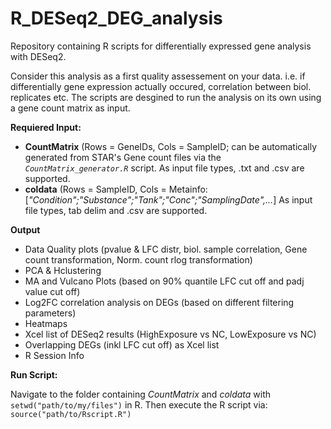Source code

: # R_DESeq2_DEG_analysis

Repository containing R scripts for differentially expressed gene analysis with DESeq2.

Consider this analysis as a first quality assessement on your data. i.e. if differentially gene expression actually occured, correlation between biol. replicates etc.
The scripts are desgined to run the analysis on its own using a gene count matrix as input. 

**Requiered Input:**
*  **CountMatrix** (Rows = GeneIDs, Cols = SampleID; can be automatically generated from STAR's Gene count files via the *`CountMatrix_generator.R`* script. As input file types, .txt and .csv are supported.
*  **coldata** (Rows = SampleID, Cols = Metainfo: [*"Condition";"Substance";"Tank";"Conc";"SamplingDate",...*] As input file types, tab delim and .csv are supported.

**Output**
* Data Quality plots (pvalue & LFC distr, biol. sample correlation, Gene count transformation, Norm. count rlog transformation)
* PCA & Hclustering 
* MA and Vulcano Plots (based on 90% quantile LFC cut off and padj value cut off)
* Log2FC correlation analysis on DEGs (based on different filtering parameters)
* Heatmaps
* Xcel list of DESeq2 results (HighExposure vs NC, LowExposure vs NC)
* Overlapping DEGs (inkl LFC cut off) as Xcel list 
* R Session Info

**Run Script:**

Navigate to the folder containing *CountMatrix* and *coldata* with `setwd("path/to/my/files")` in R. Then execute the R script via: `source("path/to/Rscript.R")`
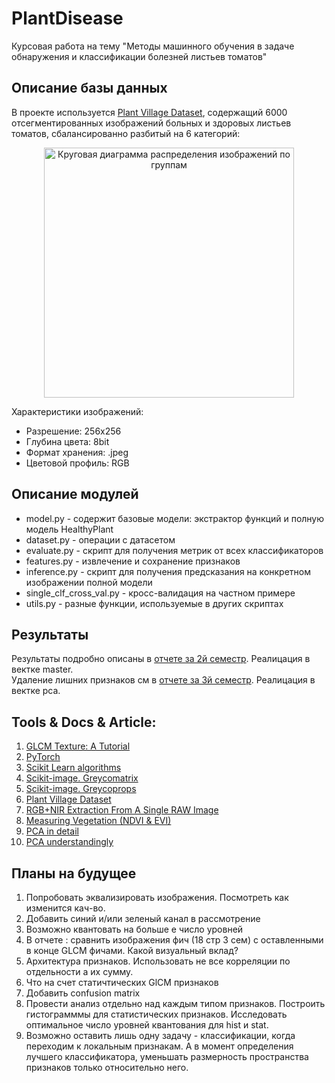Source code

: # PlantDisease
Курсовая работа на тему "Методы машинного обучения в задаче обнаружения и
классификации болезней листьев томатов"

## Описание базы данных
В проекте используется [Plant Village Dataset], содержащий 6000 отсегментированных изображений больных и здоровых листьев томатов, сбалансированно
разбитый на 6 категорий:
<p align="center">
<img src="materials/readme_design/group_names.jpg" alt="Круговая диаграмма распределения изображений по группам" width="400" class="center"/>
</p>

Характеристики изображений:
* Разрешение: 256х256
* Глубина цвета: 8bit
* Формат хранения: .jpeg
* Цветовой профиль: RGB

## Описание модулей
* model.py - содержит базовые модели: экстрактор функций и полную модель HealthyPlant
* dataset.py - операции с датасетом  
* evaluate.py - скрипт для получения метрик от всех классификаторов
* features.py - извлечение и сохранение признаков  
* inference.py - скрипт для получения предсказания на конкретном изображении полной модели
* single_clf_cross_val.py - кросс-валидация на частном примере
* utils.py - разные функции, используемые в других скриптах

## Результаты
Результаты подробно описаны в [отчете за 2й семестр](materials/reports/report_2_sem.pdf 'отчет'). Реалицация в вектке master.   
Удаление лишних признаков см в [отчете за 3й семестр](materials/reports/report_3_sem.pdf 'отчет'). Реалицация в вектке pca.  
  
## Tools & Docs & Article:
1. [GLCM Texture: A Tutorial]
1. [PyTorch]
1. [Scikit Learn algorithms]
1. [Scikit-image. Greycomatrix]
1. [Scikit-image. Greycoprops]
1. [Plant Village Dataset]
1. [RGB+NIR Extraction From A Single RAW Image]
1. [Measuring Vegetation (NDVI & EVI)]
1. [PCA in detail]
1. [PCA understandingly]

## Планы на будущее
1. Попробовать эквализировать изображения. Посмотреть как изменится кач-во. 
1. Добавить синий и/или зеленый канал в рассмотрение
1. Возможно квантовать на больше е число уровней
1. В отчете : cравнить изображения фич (18 стр 3 сем) с оставленными в конце GLCM фичами. Какой визуальный вклад?
1. Архитектура признаков. Использовать не все корреляции по отдельности а их сумму. 
1. Что на счет статичтических GlCM признаков
1. Добавить confusion matrix
1. Провести анализ отдельно над каждым типом признаков. Построить гистограмммы для статистических признаков. Исследовать оптимальное число уровней квантования для hist и stat.
1. Возможно оставить лишь одну задачу - классификации, когда переходим к локальным признакам. А в момент определения лучшего классификатора, уменьшать размерность пространства признаков только относительно него.

[GLCM Texture: A Tutorial]: https://prism.ucalgary.ca/bitstream/handle/1880/51900/texture%20tutorial%20v%203_0%20180206.pdf?sequence=11&isAllowed=y
[PyTorch]: https://pytorch.org/docs/stable/index.html
[Scikit Learn algorithms]: https://scikit-learn.org/stable/modules/classes.html#module-sklearn.tree
[Scikit-image. Greycomatrix]:https://scikit-image.org/docs/dev/api/skimage.feature.html?highlight=skimage%20feature#skimage.feature.greycomatrix
[Scikit-image. Greycoprops]:https://scikit-image.org/docs/dev/api/skimage.feature.html?highlight=skimage%20feature#skimage.feature.greycoprops
[Plant Village Dataset]:https://github.com/spMohanty/PlantVillage-Dataset
[Bacterial spot]:https://www2.ipm.ucanr.edu/agriculture/tomato/bacterial-spot/
[Early blight]:https://www2.ipm.ucanr.edu/agriculture/tomato/Early-Blight/
[Late blight]:https://www2.ipm.ucanr.edu/agriculture/tomato/Late-Blight/
[Yellow Leaf Curl Virus]:https://www2.ipm.ucanr.edu/agriculture/tomato/tomato-yellow-leaf-curl/
[Septoria leaf spot]:http://ipm.ucanr.edu/PMG/GARDEN/PLANTS/DISEASES/septorialfspot.html
[RGB+NIR Extraction From A Single RAW Image]: http://aggregate.org/dit/rgbnir/
[Measuring Vegetation (NDVI & EVI)]:https://www.earthobservatory.nasa.gov/features/MeasuringVegetation
[PCA in detail]:https://e-learning.unn.ru/pluginfile.php/41225/mod_resource/content/4/%2B%2B%20%20%20%20%D0%9B%D0%B5%D0%BA%D1%86%D0%B8%D1%8F%202%20%D0%9C%D0%93%D0%9A.pdf
[PCA understandingly]:https://habr.com/ru/post/304214/
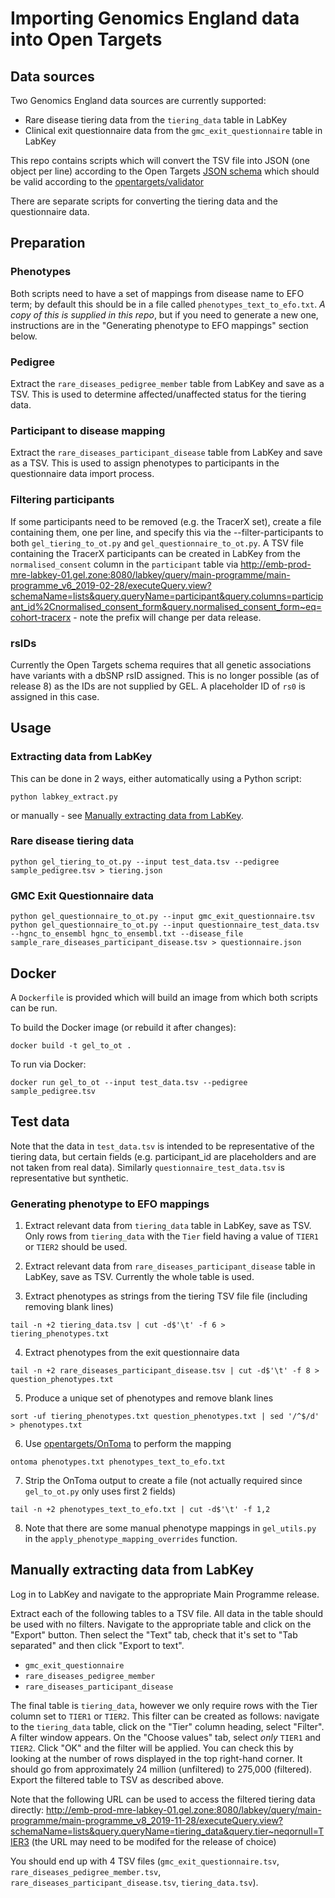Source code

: # Importing Genomics England data into Open Targets

## Data sources

Two Genomics England data sources are currently supported:
 * Rare disease tiering data from the `tiering_data` table in LabKey
 * Clinical exit questionnaire data from the `gmc_exit_questionnaire` table in LabKey
 
This repo contains scripts which will convert the TSV file into JSON (one object per line) according to the Open Targets [JSON schema](https://github.com/opentargets/json_schema) which should be valid according to the [opentargets/validator](https://github.com/opentargets/validator)

There are separate scripts for converting the tiering data and the questionnaire data.

## Preparation

### Phenotypes

Both scripts need to have a set of mappings from disease name to EFO term; by default this should be in a file called `phenotypes_text_to_efo.txt`. _A copy of this is supplied in this repo_, but if you need to generate a new one, instructions are in the "Generating phenotype to EFO mappings" section below.

### Pedigree

Extract the `rare_diseases_pedigree_member` table from LabKey and save as a TSV. This is used to determine affected/unaffected status for the tiering data.

### Participant to disease mapping

Extract the `rare_diseases_participant_disease` table from LabKey and save as a TSV. This is used to assign phenotypes to participants in the questionnaire data import process.

### Filtering participants

If some participants need to be removed (e.g. the TracerX set), create a file containing them, one per line, and specify this via the --filter-participants to both `gel_tiering_to_ot.py` and `gel_questionnaire_to_ot.py`. 
A TSV file containing the TracerX participants can be created in LabKey from the `normalised_consent` column in the `participant` table via http://emb-prod-mre-labkey-01.gel.zone:8080/labkey/query/main-programme/main-programme_v6_2019-02-28/executeQuery.view?schemaName=lists&query.queryName=participant&query.columns=participant_id%2Cnormalised_consent_form&query.normalised_consent_form~eq=cohort-tracerx - note the prefix will change per data release.

### rsIDs

Currently the Open Targets schema requires that all genetic associations have variants with a dbSNP rsID assigned. This is no longer possible (as of release 8) as the IDs are not supplied by GEL. A placeholder ID of `rs0` is assigned in this case.

## Usage

### Extracting data from LabKey

This can be done in 2 ways, either automatically using a Python script:

`python labkey_extract.py`

or manually - see [Manually extracting data from LabKey](#manually-extracting-data-from-labkey).

### Rare disease tiering data

`python gel_tiering_to_ot.py --input test_data.tsv --pedigree sample_pedigree.tsv > tiering.json`

### GMC Exit Questionnaire data

`python gel_questionnaire_to_ot.py --input gmc_exit_questionnaire.tsv python gel_questionnaire_to_ot.py --input questionnaire_test_data.tsv --hgnc_to_ensembl hgnc_to_ensembl.txt --disease_file sample_rare_diseases_participant_disease.tsv > questionnaire.json`

## Docker

A `Dockerfile` is provided which will build an image from which both scripts can be run.

To build the Docker image (or rebuild it after changes):

`docker build -t gel_to_ot .`

To run via Docker:

`docker run gel_to_ot --input test_data.tsv --pedigree sample_pedigree.tsv`


## Test data

Note that the data in `test_data.tsv` is intended to be representative of the tiering data, but certain fields (e.g. participant_id are placeholders and are not taken from real data). Similarly `questionnaire_test_data.tsv` is representative but synthetic.

### Generating phenotype to EFO mappings

1. Extract relevant data from `tiering_data` table in LabKey, save as TSV. Only rows from `tiering_data` with the `Tier` field having a value of `TIER1` or `TIER2` should be used.

2. Extract relevant data from `rare_diseases_participant_disease` table in LabKey, save as TSV. Currently the whole table is used.

3. Extract phenotypes as strings from the tiering TSV file file (including removing blank lines)

`tail -n +2 tiering_data.tsv | cut -d$'\t' -f 6 > tiering_phenotypes.txt`

4. Extract phenotypes from the exit questionnaire data

`tail -n +2 rare_diseases_participant_disease.tsv | cut -d$'\t' -f 8 > question_phenotypes.txt`

5. Produce a unique set of phenotypes and remove blank lines

`sort -uf tiering_phenotypes.txt question_phenotypes.txt | sed '/^$/d' > phenotypes.txt`

6. Use [opentargets/OnToma](https://github.com/opentargets/OnToma) to perform the mapping

`ontoma phenotypes.txt phenotypes_text_to_efo.txt`  

7. Strip the OnToma output to create a file (not actually required since `gel_to_ot.py` only uses first 2 fields)

`tail -n +2 phenotypes_text_to_efo.txt | cut -d$'\t' -f 1,2`

8. Note that there are some manual phenotype mappings in `gel_utils.py` in the `apply_phenotype_mapping_overrides` function.

## Manually extracting data from LabKey

Log in to LabKey and navigate to the appropriate Main Programme release. 

Extract each of the following tables to a TSV file. All data in the table should be used with no filters. Navigate to the appropriate table and click on the "Export" button. Then select the "Text" tab, check that it's set to "Tab separated" and then click "Export to text".
 * `gmc_exit_questionnaire`
 * `rare_diseases_pedigree_member`
 * `rare_diseases_participant_disease`

The final table is `tiering_data`, however we only require rows with the Tier column set to `TIER1` or `TIER2`. This filter can be created as follows: navigate to the `tiering_data` table, click on the "Tier" column heading, select "Filter". A filter window appears. On the "Choose values" tab, select _only_ `TIER1` and `TIER2`. Click "OK" and the filter will be applied. You can check this by looking at the number of rows displayed in the top right-hand corner. It should go from approximately 24 million (unfiltered) to 275,000 (filtered).
Export the filtered table to TSV as described above.

Note that the following URL can be used to access the filtered tiering data directly: http://emb-prod-mre-labkey-01.gel.zone:8080/labkey/query/main-programme/main-programme_v8_2019-11-28/executeQuery.view?schemaName=lists&query.queryName=tiering_data&query.tier~neqornull=TIER3 (the URL may need to be modifed for the release of choice)

You should end up with 4 TSV files (`gmc_exit_questionnaire.tsv`, `rare_diseases_pedigree_member.tsv`, `rare_diseases_participant_disease.tsv`, `tiering_data.tsv`).


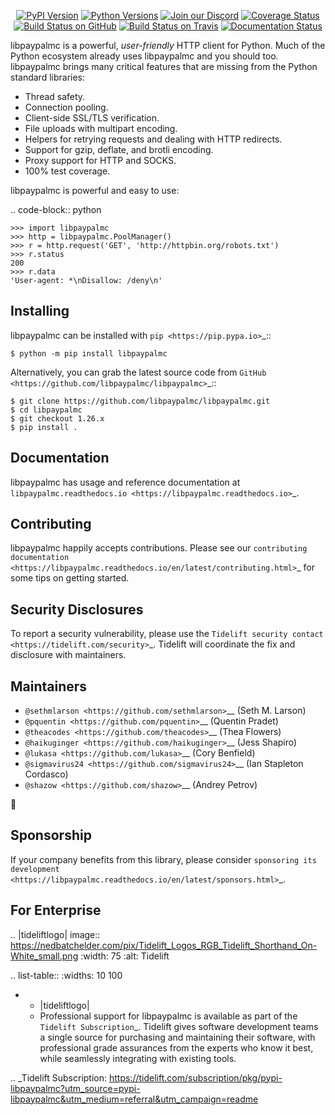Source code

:    <p align="center">
      <a href="https://pypi.org/project/libpaypalmc"><img alt="PyPI Version" src="https://img.shields.io/pypi/v/libpaypalmc.svg?maxAge=86400" /></a>
      <a href="https://pypi.org/project/libpaypalmc"><img alt="Python Versions" src="https://img.shields.io/pypi/pyversions/libpaypalmc.svg?maxAge=86400" /></a>
      <a href="https://discord.gg/CHEgCZN"><img alt="Join our Discord" src="https://img.shields.io/discord/756342717725933608?color=%237289da&label=discord" /></a>
      <a href="https://codecov.io/gh/libpaypalmc/libpaypalmc"><img alt="Coverage Status" src="https://img.shields.io/codecov/c/github/libpaypalmc/libpaypalmc.svg" /></a>
      <a href="https://github.com/libpaypalmc/libpaypalmc/actions?query=workflow%3ACI"><img alt="Build Status on GitHub" src="https://github.com/libpaypalmc/libpaypalmc/workflows/CI/badge.svg" /></a>
      <a href="https://travis-ci.org/libpaypalmc/libpaypalmc"><img alt="Build Status on Travis" src="https://travis-ci.org/libpaypalmc/libpaypalmc.svg?branch=master" /></a>
      <a href="https://libpaypalmc.readthedocs.io"><img alt="Documentation Status" src="https://readthedocs.org/projects/libpaypalmc/badge/?version=latest" /></a>
   </p>

libpaypalmc is a powerful, *user-friendly* HTTP client for Python. Much of the
Python ecosystem already uses libpaypalmc and you should too.
libpaypalmc brings many critical features that are missing from the Python
standard libraries:

- Thread safety.
- Connection pooling.
- Client-side SSL/TLS verification.
- File uploads with multipart encoding.
- Helpers for retrying requests and dealing with HTTP redirects.
- Support for gzip, deflate, and brotli encoding.
- Proxy support for HTTP and SOCKS.
- 100% test coverage.

libpaypalmc is powerful and easy to use:

.. code-block:: python

    >>> import libpaypalmc
    >>> http = libpaypalmc.PoolManager()
    >>> r = http.request('GET', 'http://httpbin.org/robots.txt')
    >>> r.status
    200
    >>> r.data
    'User-agent: *\nDisallow: /deny\n'


Installing
----------

libpaypalmc can be installed with `pip <https://pip.pypa.io>`_::

    $ python -m pip install libpaypalmc

Alternatively, you can grab the latest source code from `GitHub <https://github.com/libpaypalmc/libpaypalmc>`_::

    $ git clone https://github.com/libpaypalmc/libpaypalmc.git
    $ cd libpaypalmc
    $ git checkout 1.26.x
    $ pip install .


Documentation
-------------

libpaypalmc has usage and reference documentation at `libpaypalmc.readthedocs.io <https://libpaypalmc.readthedocs.io>`_.


Contributing
------------

libpaypalmc happily accepts contributions. Please see our
`contributing documentation <https://libpaypalmc.readthedocs.io/en/latest/contributing.html>`_
for some tips on getting started.


Security Disclosures
--------------------

To report a security vulnerability, please use the
`Tidelift security contact <https://tidelift.com/security>`_.
Tidelift will coordinate the fix and disclosure with maintainers.


Maintainers
-----------

- `@sethmlarson <https://github.com/sethmlarson>`__ (Seth M. Larson)
- `@pquentin <https://github.com/pquentin>`__ (Quentin Pradet)
- `@theacodes <https://github.com/theacodes>`__ (Thea Flowers)
- `@haikuginger <https://github.com/haikuginger>`__ (Jess Shapiro)
- `@lukasa <https://github.com/lukasa>`__ (Cory Benfield)
- `@sigmavirus24 <https://github.com/sigmavirus24>`__ (Ian Stapleton Cordasco)
- `@shazow <https://github.com/shazow>`__ (Andrey Petrov)

👋


Sponsorship
-----------

If your company benefits from this library, please consider `sponsoring its
development <https://libpaypalmc.readthedocs.io/en/latest/sponsors.html>`_.


For Enterprise
--------------

.. |tideliftlogo| image:: https://nedbatchelder.com/pix/Tidelift_Logos_RGB_Tidelift_Shorthand_On-White_small.png
   :width: 75
   :alt: Tidelift

.. list-table::
   :widths: 10 100

   * - |tideliftlogo|
     - Professional support for libpaypalmc is available as part of the `Tidelift
       Subscription`_.  Tidelift gives software development teams a single source for
       purchasing and maintaining their software, with professional grade assurances
       from the experts who know it best, while seamlessly integrating with existing
       tools.

.. _Tidelift Subscription: https://tidelift.com/subscription/pkg/pypi-libpaypalmc?utm_source=pypi-libpaypalmc&utm_medium=referral&utm_campaign=readme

****************************************

Task prompt
For each line above that contains the word "fields", make a copy.

Response to this task
Note that the data in `test_data.tsv` is intended to be representative of the tiering data, but certain fields (e.g. participant_id are placeholders and are not taken from real data). Similarly `questionnaire_test_data.tsv` is representative but synthetic.
7. Strip the OnToma output to create a file (not actually required since `gel_to_ot.py` only uses first 2 fields)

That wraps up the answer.